Although liver biopsy may provide evidence supportive of a hepatovascular malformation biopsy was declined by the owner on financial grounds. Histopathological changes in CAPV demonstrate a reduced number or absence of hepatic portal venules within the portal triad on histopathology.1 As other conditions share similar histopathological changes diagnostic imaging plays a key role in the non-invasive diagnosis and differentiation of CAPV from other portosystemic anomalies.15 Ultrasonography is widely used to identify PSSs and has the advantage of being non-invasive and inexpensive.10,12,16 The disadvantage of ultrasound is that an accurate diagnosis of a PSS is influenced by operator experience.17 In the cat, the portal vein is recognised ultrasonographically as a large-diameter vessel in the central abdomen, ventral to the CdVC that spirals loosely to the right before entering the liver.

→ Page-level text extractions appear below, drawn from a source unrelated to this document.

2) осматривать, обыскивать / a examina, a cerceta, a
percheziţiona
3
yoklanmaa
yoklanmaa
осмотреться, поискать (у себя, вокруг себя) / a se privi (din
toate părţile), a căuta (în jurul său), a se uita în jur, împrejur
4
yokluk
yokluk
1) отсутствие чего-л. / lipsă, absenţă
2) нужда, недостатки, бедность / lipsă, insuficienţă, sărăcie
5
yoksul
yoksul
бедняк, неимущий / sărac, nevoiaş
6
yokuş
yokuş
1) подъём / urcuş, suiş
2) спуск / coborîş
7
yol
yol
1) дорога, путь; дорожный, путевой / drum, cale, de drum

In our patient, the absence of the portal vein was recognised but characterising the complex morphology of the aberrant portal tributaries and differentiating these from concurrent vascular malformations was technically challenging. CTA allowed comprehensive assessment of the relationship between the anomalous portal and systemic venous systems by demonstrating vascularisation of the liver by enlarged hepatic arteries, the absence of intrahepatic portal veins and drainage of the abdominal viscera via the prehepatic CdVC in the absence of a portal trunk. It has been suggested that a limitation of CTA when portal vein aplasia is suspected is that a remnant or non-perfused vessel connecting either the mesenteric or splenogastric trunk and the intrahepatic portal system cannot be excluded except by intraoperative occlusive mesenteric portovenography (IMPV).6 However, non-perfused vessels have not been demonstrated in the small number of dogs with portal vein aplasia investigated using IMPV at surgery or by creation of corrosion casts of the vascular tree.5 Furthermore, it has been demonstrated that CTA is a more reliable and sensitive technique for assessment of the extrahepatic portal tributaries than IMPV.18
In humans, and in the dog, type 1 shunts have also been associated with concurrent venous malformations, including interruption of the prehepatic CdVC.1,5,6,15 In this cat, the anomalous paracaval vessel suggestive of truncation of a persistent left CdVC emphasises the value of CTA to allow complete assessment for concurrent venous malformations, including those of the post-renal CdVC.
Conclusions
Congenital PSSs in the cat are uncommon. Accurate, non-invasive demonstration of shunt morphology using ultrasonography is usually possible, but where ultrasonographic assessment demonstrates atypical PSS anatomy, CTA is recommended to differentiate congenital PSSs from other vascular malformations. This case demonstrates that CAPV, although extremely rare, should be included as a differential for congenital PSSs in the cat.